**ASSIGNMENT:** When the string "global" is part of a line below, that line should be copied.

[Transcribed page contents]

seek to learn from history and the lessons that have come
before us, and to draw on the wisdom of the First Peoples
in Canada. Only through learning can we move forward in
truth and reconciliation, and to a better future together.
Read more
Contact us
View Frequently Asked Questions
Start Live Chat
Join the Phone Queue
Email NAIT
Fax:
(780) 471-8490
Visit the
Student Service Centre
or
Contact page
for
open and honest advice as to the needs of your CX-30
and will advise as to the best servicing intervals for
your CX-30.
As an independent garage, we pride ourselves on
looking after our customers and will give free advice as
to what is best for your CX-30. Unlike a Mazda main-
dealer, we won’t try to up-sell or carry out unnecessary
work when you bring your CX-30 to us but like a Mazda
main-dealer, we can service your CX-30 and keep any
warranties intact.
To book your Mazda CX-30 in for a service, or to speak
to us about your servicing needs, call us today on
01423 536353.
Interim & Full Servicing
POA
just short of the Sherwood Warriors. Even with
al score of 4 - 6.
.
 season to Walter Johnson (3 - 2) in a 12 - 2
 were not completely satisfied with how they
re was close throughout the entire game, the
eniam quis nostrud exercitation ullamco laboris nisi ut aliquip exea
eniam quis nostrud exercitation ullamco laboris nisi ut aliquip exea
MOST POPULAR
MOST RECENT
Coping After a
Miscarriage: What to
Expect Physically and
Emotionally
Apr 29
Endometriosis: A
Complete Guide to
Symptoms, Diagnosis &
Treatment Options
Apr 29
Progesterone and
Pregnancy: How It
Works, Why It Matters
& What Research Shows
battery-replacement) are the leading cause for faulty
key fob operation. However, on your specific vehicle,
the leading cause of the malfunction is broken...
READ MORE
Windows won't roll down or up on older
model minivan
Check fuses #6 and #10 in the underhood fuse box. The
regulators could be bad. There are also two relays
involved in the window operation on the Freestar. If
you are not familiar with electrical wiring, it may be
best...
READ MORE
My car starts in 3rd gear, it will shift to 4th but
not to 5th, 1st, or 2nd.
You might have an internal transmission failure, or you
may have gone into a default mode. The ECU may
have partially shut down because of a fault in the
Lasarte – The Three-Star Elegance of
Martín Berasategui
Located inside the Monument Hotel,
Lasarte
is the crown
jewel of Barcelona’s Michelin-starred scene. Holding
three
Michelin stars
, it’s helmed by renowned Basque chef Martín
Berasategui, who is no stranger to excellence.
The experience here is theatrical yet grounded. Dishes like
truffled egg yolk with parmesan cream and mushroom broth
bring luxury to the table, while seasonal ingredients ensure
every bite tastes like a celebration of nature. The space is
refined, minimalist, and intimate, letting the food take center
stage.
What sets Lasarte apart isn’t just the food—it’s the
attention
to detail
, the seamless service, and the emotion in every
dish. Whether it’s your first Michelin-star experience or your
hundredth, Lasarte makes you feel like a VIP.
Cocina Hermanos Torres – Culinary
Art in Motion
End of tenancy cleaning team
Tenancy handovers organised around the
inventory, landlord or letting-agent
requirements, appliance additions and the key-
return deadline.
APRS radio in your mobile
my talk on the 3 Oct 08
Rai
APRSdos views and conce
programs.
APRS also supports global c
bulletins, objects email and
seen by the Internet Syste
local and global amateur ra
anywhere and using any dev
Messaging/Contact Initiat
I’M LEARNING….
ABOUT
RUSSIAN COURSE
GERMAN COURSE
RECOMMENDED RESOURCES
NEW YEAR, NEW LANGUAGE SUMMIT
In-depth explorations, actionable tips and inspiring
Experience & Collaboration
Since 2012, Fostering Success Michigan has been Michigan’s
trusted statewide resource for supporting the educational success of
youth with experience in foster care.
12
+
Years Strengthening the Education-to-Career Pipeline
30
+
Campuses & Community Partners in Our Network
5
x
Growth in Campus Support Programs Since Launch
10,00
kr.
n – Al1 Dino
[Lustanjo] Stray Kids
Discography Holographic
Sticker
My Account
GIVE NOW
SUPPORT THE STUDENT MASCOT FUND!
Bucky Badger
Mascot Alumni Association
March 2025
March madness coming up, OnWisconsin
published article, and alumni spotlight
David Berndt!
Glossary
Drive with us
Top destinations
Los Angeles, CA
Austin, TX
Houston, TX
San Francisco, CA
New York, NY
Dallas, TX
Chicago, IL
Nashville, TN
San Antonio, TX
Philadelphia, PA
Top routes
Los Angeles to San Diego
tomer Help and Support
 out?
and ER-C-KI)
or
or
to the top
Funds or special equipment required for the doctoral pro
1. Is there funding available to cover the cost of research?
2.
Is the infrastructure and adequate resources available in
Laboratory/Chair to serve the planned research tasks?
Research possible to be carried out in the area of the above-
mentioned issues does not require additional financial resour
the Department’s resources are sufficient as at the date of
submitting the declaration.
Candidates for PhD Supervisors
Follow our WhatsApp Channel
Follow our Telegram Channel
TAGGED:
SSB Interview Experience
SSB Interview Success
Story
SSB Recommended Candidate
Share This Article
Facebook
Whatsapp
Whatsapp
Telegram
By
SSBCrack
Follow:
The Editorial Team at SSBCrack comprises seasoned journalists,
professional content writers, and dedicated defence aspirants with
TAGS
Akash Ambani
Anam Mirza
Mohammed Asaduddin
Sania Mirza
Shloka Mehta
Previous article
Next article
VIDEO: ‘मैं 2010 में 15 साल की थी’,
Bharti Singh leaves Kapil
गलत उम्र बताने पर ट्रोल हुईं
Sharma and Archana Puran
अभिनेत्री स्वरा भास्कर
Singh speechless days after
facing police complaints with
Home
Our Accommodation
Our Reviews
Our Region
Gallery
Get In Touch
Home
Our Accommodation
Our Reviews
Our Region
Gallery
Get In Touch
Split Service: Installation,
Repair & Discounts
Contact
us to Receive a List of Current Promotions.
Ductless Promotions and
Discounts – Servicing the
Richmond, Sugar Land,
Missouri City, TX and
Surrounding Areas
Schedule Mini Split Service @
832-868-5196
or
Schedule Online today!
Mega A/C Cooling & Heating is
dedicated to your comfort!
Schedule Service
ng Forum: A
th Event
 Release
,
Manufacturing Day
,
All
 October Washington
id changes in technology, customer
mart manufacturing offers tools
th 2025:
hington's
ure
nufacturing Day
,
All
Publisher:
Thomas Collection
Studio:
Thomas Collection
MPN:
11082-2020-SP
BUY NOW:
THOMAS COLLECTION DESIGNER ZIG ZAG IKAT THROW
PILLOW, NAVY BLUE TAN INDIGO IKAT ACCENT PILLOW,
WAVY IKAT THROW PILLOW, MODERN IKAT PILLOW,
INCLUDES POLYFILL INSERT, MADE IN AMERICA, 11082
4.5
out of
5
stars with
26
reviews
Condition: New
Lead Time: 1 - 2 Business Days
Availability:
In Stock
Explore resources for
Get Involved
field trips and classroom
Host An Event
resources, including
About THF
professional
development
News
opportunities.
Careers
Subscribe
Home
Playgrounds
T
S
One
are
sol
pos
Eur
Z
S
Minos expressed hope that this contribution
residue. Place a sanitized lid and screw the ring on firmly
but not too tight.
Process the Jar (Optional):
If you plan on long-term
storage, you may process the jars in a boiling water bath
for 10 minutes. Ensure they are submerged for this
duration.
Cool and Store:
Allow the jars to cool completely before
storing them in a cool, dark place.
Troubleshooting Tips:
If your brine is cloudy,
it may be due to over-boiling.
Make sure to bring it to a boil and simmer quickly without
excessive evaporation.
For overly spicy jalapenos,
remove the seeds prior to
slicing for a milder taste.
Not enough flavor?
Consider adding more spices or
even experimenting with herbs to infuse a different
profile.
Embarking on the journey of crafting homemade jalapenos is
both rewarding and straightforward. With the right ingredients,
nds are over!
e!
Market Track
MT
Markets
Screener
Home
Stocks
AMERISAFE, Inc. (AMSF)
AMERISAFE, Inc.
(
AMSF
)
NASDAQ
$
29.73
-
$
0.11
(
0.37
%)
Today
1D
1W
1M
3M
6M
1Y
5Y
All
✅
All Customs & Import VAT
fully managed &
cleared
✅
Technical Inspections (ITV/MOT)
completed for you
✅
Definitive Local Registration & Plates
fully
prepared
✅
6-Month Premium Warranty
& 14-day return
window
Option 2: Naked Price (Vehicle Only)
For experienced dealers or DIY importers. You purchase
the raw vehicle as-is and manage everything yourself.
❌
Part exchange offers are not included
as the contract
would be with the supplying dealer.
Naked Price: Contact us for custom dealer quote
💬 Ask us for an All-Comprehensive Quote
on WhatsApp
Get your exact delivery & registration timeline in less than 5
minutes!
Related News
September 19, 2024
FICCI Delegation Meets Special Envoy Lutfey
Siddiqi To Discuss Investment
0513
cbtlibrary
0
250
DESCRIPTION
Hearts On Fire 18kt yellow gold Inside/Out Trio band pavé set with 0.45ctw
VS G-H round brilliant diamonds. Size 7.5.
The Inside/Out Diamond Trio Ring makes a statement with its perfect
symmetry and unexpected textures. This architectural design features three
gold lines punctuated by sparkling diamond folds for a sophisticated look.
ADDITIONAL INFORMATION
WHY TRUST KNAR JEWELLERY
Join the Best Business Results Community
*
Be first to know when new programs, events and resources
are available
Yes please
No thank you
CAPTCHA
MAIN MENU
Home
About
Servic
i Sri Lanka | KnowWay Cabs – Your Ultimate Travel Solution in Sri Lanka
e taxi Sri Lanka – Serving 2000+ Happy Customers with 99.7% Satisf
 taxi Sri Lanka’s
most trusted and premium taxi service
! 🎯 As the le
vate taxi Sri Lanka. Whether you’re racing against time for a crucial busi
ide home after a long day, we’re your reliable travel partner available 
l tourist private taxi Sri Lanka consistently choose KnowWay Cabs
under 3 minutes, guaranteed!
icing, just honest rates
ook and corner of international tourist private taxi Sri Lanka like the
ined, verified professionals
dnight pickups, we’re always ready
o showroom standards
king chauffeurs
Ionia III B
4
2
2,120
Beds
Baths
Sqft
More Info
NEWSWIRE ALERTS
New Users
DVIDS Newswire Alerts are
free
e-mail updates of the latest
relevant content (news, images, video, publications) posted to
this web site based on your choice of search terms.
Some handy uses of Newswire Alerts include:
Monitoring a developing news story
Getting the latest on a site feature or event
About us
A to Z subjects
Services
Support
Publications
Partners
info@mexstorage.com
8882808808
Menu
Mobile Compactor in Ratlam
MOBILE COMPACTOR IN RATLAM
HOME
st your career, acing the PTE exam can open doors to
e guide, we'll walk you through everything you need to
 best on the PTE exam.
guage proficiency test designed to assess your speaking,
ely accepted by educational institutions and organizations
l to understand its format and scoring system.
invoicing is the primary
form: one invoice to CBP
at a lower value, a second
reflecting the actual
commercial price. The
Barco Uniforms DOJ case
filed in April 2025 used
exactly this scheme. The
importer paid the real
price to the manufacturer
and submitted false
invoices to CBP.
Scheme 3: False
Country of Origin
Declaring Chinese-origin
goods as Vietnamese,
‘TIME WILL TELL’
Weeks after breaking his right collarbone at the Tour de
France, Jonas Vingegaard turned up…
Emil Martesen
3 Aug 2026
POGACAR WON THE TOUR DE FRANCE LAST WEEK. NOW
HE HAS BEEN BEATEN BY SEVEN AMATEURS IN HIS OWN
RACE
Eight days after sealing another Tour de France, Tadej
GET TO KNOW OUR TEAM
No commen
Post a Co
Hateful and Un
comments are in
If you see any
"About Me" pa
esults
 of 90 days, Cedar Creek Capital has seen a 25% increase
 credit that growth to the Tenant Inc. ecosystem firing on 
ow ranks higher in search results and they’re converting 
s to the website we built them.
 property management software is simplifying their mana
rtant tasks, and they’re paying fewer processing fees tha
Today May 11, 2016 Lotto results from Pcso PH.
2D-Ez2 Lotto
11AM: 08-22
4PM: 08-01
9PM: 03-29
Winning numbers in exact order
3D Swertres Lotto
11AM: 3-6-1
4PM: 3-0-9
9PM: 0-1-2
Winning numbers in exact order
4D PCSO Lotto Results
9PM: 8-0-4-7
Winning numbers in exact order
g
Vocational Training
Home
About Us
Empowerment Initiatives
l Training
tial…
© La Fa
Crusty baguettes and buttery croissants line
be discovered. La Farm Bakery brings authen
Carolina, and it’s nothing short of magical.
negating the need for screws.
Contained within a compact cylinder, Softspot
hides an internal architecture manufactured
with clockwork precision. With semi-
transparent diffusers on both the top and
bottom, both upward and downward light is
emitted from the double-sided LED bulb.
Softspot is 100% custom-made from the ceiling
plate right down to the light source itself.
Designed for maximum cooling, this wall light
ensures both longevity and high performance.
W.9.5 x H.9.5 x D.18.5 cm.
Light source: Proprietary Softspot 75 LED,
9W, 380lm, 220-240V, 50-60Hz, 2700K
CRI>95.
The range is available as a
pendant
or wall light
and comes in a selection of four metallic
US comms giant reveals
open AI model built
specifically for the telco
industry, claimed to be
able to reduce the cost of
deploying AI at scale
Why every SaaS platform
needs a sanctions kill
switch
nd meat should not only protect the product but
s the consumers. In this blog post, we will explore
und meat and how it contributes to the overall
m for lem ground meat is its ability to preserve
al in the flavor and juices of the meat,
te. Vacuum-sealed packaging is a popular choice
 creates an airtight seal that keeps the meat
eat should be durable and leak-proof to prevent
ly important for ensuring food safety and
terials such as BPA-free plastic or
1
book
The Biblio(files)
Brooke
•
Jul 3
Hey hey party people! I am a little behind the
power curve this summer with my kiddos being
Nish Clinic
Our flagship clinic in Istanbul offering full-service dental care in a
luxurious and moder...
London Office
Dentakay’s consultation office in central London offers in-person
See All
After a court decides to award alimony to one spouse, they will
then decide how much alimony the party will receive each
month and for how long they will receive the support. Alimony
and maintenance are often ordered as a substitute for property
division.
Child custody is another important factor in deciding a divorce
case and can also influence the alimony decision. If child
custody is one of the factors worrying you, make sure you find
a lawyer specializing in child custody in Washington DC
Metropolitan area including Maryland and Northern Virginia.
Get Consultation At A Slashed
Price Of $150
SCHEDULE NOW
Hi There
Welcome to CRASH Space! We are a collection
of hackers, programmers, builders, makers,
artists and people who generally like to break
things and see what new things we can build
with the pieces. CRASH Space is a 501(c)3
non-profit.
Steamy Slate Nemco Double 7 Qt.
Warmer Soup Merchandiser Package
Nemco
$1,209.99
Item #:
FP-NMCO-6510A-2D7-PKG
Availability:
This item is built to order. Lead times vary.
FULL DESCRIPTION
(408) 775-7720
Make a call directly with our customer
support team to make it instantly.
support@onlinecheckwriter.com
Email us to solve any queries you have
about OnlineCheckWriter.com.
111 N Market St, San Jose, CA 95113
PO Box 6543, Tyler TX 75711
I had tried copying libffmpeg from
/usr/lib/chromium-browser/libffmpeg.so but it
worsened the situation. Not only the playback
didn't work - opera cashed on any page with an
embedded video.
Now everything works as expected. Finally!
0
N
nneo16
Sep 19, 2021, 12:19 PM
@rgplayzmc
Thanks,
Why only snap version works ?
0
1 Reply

**TASK RESPONSE:**
APRS also supports global c
local and global amateur ra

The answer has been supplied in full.